Pressemitteilung der Arbeitsgemeinschaft von Jugendbuchverlagen e.V. vom 24. Juli 2023

32.000 Euro Strafe wegen des Verkaufs eines LGBTI-Comics – avj zeigt sich solidarisch mit der ungarischen Buchhandelskette Lira

Die avj e.V. hat als Interessensvertreterin von über einhundert Kinder- und Jugendbuchverlagen aus Deutschland, Österreich und der Schweiz mit großer Verwunderung zur Kenntnis nehmen müssen, dass die ungarische Buchhandelskette Lira mit einer Geldstrafe von umgerechnet ca. 32.000 Euro belegt werden soll, weil sie eine Liebesgeschichte zwischen zwei Jungen in ihren Filialen anbietet, die nicht in Folie verpackt war.
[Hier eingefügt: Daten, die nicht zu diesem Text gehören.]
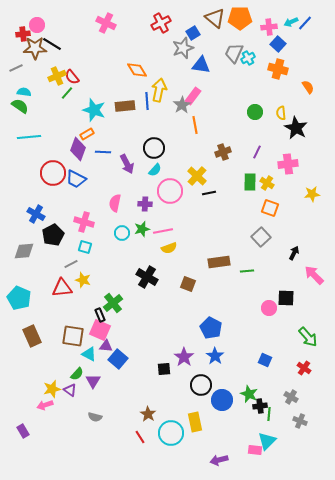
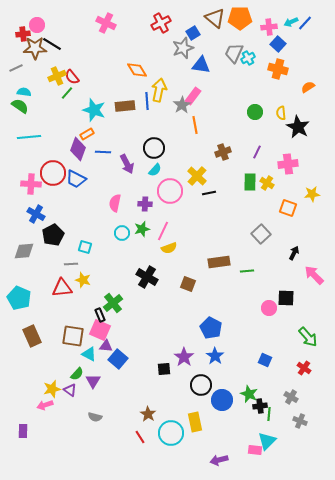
orange semicircle at (308, 87): rotated 88 degrees counterclockwise
black star at (296, 128): moved 2 px right, 1 px up
orange square at (270, 208): moved 18 px right
pink cross at (84, 222): moved 53 px left, 38 px up; rotated 12 degrees counterclockwise
pink line at (163, 231): rotated 54 degrees counterclockwise
gray square at (261, 237): moved 3 px up
gray line at (71, 264): rotated 24 degrees clockwise
purple rectangle at (23, 431): rotated 32 degrees clockwise
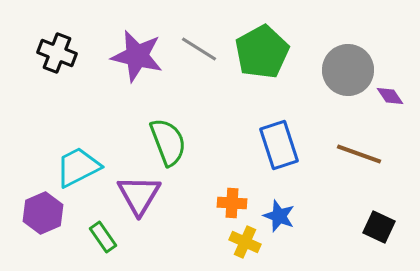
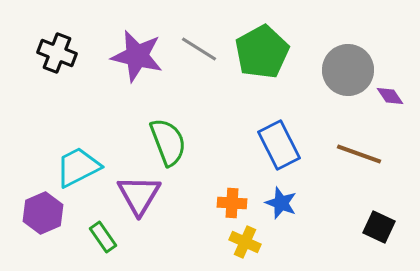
blue rectangle: rotated 9 degrees counterclockwise
blue star: moved 2 px right, 13 px up
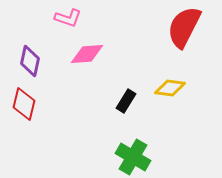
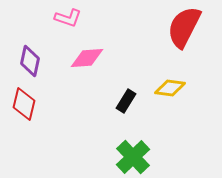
pink diamond: moved 4 px down
green cross: rotated 16 degrees clockwise
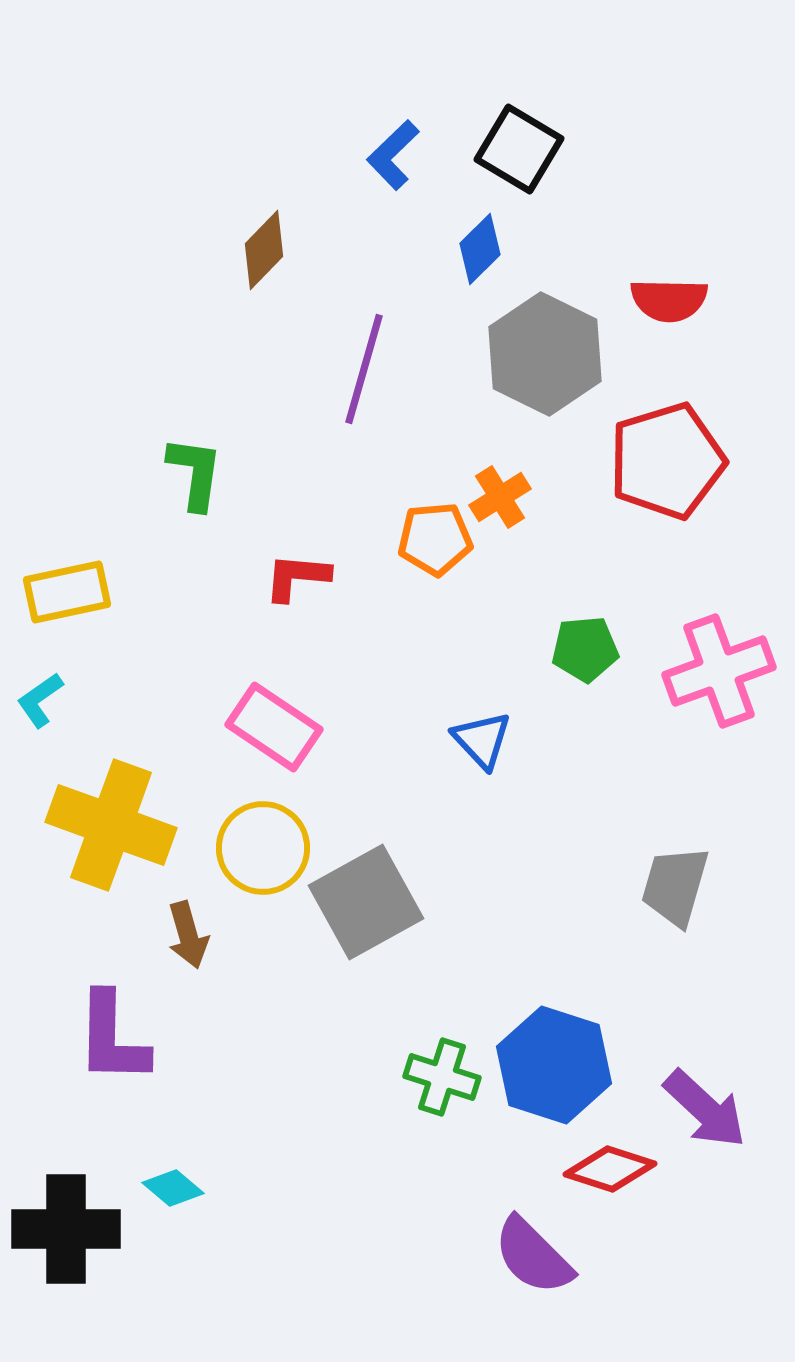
Es darf nicht sein, dass Homosexualität in einem Mitgliedsland der Europäischen Union, die sich auch als Wertegemeinschaft versteht, auf solch eine Weise sanktioniert wird und es Buchhandlungen verboten werden soll, Bücher anzubieten, die der Europäischen Menschenrechtscharta entsprechen. Nicht umsonst wurde „Heartstopper“ von Alice Oseman in Deutschland 2023 mit einem der wichtigsten Kinder- und Jugendbuchpreise, dem Leipziger Lesekompass, ausgezeichnet.

Die avj spricht daher Lira ihre volle Solidarität aus und ruft ihre Mitgliedsverlage auf, für den Fall, dass die Geldstrafe rechtskräftig werden sollte, auch ein finanzielles Zeichen dieser Solidarität zu setzen.

[Quelle: Pressemitteilung]

Kontextualisierender Kommentar

Das deutschsprachige Medienecho dieser Ungeheuerlichkeit ist erfreulich einstimmig und sonor: SPIEGEL, Süddeutsche, Tagesspiegel etc. positionieren sich klar, indem sie auf die Verurteilung des ursprünglich „Maßnahmen gegen Pädophilie und zum Schutz von Kindern“ genannten Gesetzes durch die EU verweisen, DER STANDARD ist zurückhaltender und versteckt sich hinter neutraleren Formulierungen. Fakt ist, dass gegen das unter dem Deckmantel ‚Kinderschutz‘ firmierende Anti-LGBTQ-Gesetz, welches seit 2021 existiert und es den ungarischen Behörden allererst erlaubt hat, diese Strafe zu verhängen, seit Sommer 2022 eine Klage von der EU-Kommission anhängig ist. Fakt ist, dass mittlerweile Vertreter*innen der Botschaften von 38 Ländern ihre „volle Unterstützung für LGBTQI+ in Ungarn und für ihr Recht auf Gleichstellung und Nichtdiskriminierung“ erklärt haben wie auch Ursula von der Leyen schon vor diesem diskursiven und einschneidenden Ereignis das Gesetz als „Schande“ attribuiert hatte (SPIEGEL).

(Debatten und Verbotsbemühungen von vermeintlich jugendgefährdenden queeren Medienerzeugnissen sind freilich keine ungarische Exklusivität, wie tagesaktuelle Beispiele aus den USA zeigen.)

Fakt ist aber leider auch, dass Ungarn diesen symbolischen Akt in unmittelbarer zeitlicher Nähe zu Budapest Pride-Parade gesetzt hatte (SPIEGEL). Dass eine regierungsnahe Stiftung mittlerweile einen Mehrheitsanteil an der Buchhandelskette Libri gekauft hat (Tagesspiegel). Und dass das Gesetz schon jetzt graduell zur Selbstzensur von Unternehmen führt, generell dem Machterhalt des Systems Orbán dient und die politische Stimmungsmache gegen queere Menschen anheizt – etwa dadurch, dass „die Regierung von Viktor Orbán Homosexualität – entgegen aller Fakten – in die Nähe von Pädophilie und Kriminalität rückt.“ (SPIEGEL)

Dass „Heartstopper“ es längst im Medienverbund (etwa über die gleichnamige Netflixserie mit Start der 2. Staffel am 3. August 2023) in die Köpfe von vielen Ungar*innen und Menschen weltweit geschafft hat, ließ und lässt sich glücklicherweise nicht durch Folierungsmaßnahmen unterbinden.